■ **Texte**:
La formule Office 365 Petite Entreprise Premium est celle qui lui est la plus proche. Ici on ne raisonne plus en postes, mais en utilisateurs : 10,40€ par mois et par personne. Un salarié pouvant avoir un ordinateur de bureau et/ou un portable et une tablette, chaque personne dispose donc de 5 licences maximum pour des Mac, PC et tablettes. Tous ont 25 Go sur OneDrive et 25 Go en messagerie électronique, plus quelque services supplémentaires de support technique ou de visioconférence Skype. Coût annuel pour les 25 licences : 3120€ HT.
Comparaison entreprise
Sur deux ans, en abonnement 365 (6240€ HT), on a déjà payé 800€ de plus que la solution avec une licence perpétuelle (l'équivalent de 3 boîtes en plus) et en quatre ans, on est à un peu plus du double (12 480€ HT, l'équivalent de 55 boîtes). La différence est encore plus spectaculaire avec le cas d'une entreprise de taille un cran supérieur.
Si la suite s'est enrichie de nouveaux outils — comme c'est le cas avec Office pour iPad — ou de révisions majeures, ce surcoût sera (peut-être) plus facile à avaler. Mais justement, on n'a aucune visibilité sur ce à quoi ressemblera dans les 2, 3 ou 5 années qui viennent la suite bureautique à laquelle on s'est abonné. De même que certains utilisateurs n'auront que faire d'une suite avec une quinzaine ou vingtaine de logiciels comme en propose Adobe. Mais on n'a guère le choix de composer son menu.
Adobe
Adobe est allé plus loin que Microsoft dans le basculement vers le modèle de l'abonnement, et à marche forcée depuis l'inauguration du Creative Cloud en mai 2012. On peut continuer d'acheter en licence permanente la Creative Suite 6 sortie il y a tout juste deux ans, mais ses applications n'évoluent plus. Toute révision ou refonte se fait désormais dans les applications CC, hormis Lightroom qui a un pied dedans, un pied dehors.

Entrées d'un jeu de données
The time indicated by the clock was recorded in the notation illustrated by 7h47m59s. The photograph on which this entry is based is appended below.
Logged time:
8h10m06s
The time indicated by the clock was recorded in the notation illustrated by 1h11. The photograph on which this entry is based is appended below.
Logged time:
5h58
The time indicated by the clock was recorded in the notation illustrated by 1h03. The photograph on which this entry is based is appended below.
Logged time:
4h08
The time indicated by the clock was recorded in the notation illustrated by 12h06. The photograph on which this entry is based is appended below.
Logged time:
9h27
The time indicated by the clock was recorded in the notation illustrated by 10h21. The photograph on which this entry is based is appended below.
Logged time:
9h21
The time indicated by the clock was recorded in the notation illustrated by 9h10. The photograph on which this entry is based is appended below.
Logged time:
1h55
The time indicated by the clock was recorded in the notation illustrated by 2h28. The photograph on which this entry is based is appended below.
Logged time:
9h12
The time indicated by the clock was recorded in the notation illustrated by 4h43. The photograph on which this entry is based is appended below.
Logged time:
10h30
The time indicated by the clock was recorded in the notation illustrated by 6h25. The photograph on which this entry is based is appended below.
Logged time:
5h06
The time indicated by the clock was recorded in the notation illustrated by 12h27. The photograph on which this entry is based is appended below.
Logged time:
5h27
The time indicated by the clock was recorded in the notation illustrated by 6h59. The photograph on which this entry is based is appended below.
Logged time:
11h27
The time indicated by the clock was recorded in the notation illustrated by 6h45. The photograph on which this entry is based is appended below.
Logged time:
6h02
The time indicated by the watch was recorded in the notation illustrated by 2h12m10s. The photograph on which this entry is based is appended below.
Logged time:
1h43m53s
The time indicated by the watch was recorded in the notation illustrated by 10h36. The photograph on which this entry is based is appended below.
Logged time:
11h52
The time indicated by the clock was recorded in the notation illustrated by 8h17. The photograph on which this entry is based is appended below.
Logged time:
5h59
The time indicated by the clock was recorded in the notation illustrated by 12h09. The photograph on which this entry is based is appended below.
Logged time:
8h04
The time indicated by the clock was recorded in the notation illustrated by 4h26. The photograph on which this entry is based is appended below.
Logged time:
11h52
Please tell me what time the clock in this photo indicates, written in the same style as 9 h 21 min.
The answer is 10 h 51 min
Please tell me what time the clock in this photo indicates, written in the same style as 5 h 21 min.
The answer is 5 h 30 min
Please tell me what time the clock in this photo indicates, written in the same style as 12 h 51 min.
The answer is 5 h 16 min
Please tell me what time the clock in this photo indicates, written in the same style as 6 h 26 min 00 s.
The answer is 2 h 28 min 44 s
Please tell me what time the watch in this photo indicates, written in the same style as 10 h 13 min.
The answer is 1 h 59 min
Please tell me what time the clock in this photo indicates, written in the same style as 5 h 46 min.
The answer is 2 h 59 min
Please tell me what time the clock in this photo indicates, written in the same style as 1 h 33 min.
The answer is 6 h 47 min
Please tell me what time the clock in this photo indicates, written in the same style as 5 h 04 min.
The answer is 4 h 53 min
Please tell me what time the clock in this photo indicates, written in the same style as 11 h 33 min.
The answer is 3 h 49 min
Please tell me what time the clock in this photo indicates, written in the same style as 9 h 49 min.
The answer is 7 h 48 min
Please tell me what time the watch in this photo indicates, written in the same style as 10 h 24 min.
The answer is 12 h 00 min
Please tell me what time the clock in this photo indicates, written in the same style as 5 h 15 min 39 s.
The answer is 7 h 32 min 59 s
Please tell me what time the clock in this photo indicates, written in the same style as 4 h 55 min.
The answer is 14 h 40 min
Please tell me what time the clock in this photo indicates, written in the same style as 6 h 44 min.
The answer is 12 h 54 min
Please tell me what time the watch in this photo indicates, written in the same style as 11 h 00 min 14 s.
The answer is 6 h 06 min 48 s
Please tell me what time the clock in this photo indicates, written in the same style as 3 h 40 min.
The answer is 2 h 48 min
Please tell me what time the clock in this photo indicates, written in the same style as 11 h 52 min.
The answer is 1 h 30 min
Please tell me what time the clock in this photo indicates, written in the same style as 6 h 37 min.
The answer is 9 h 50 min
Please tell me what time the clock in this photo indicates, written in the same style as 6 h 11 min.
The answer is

■ **Consigne A**: Condensez sous forme de liste le paragraphe du texte qui commence par « La formule Office 365 Petite Entreprise Premium », en conservant ses faits principaux.
■ **Consigne B**: Dans le texte, reprenez le passage qui commence par « Comparaison entreprise » et se termine par « un cran supérieur. », en substituant « frappante » à « spectaculaire ».
Ces enregistrements ne jouent ici aucun rôle.

■ **Réponse complète A**:
- Formule la plus proche : Office 365 Petite Entreprise Premium.
- Tarification par utilisateur et non plus par poste : 10,40 € par mois et par personne.
- Jusqu'à 5 licences par personne pour des Mac, PC et tablettes.
- Pour chacun : 25 Go sur OneDrive, 25 Go de messagerie électronique, plus des services de support technique et de visioconférence Skype.
- Coût annuel pour 25 licences : 3120 € HT.

■ **Réponse complète B**:
Comparaison entreprise
Sur deux ans, en abonnement 365 (6240€ HT), on a déjà payé 800€ de plus que la solution avec une licence perpétuelle (l'équivalent de 3 boîtes en plus) et en quatre ans, on est à un peu plus du double (12 480€ HT, l'équivalent de 55 boîtes). La différence est encore plus frappante avec le cas d'une entreprise de taille un cran supérieur.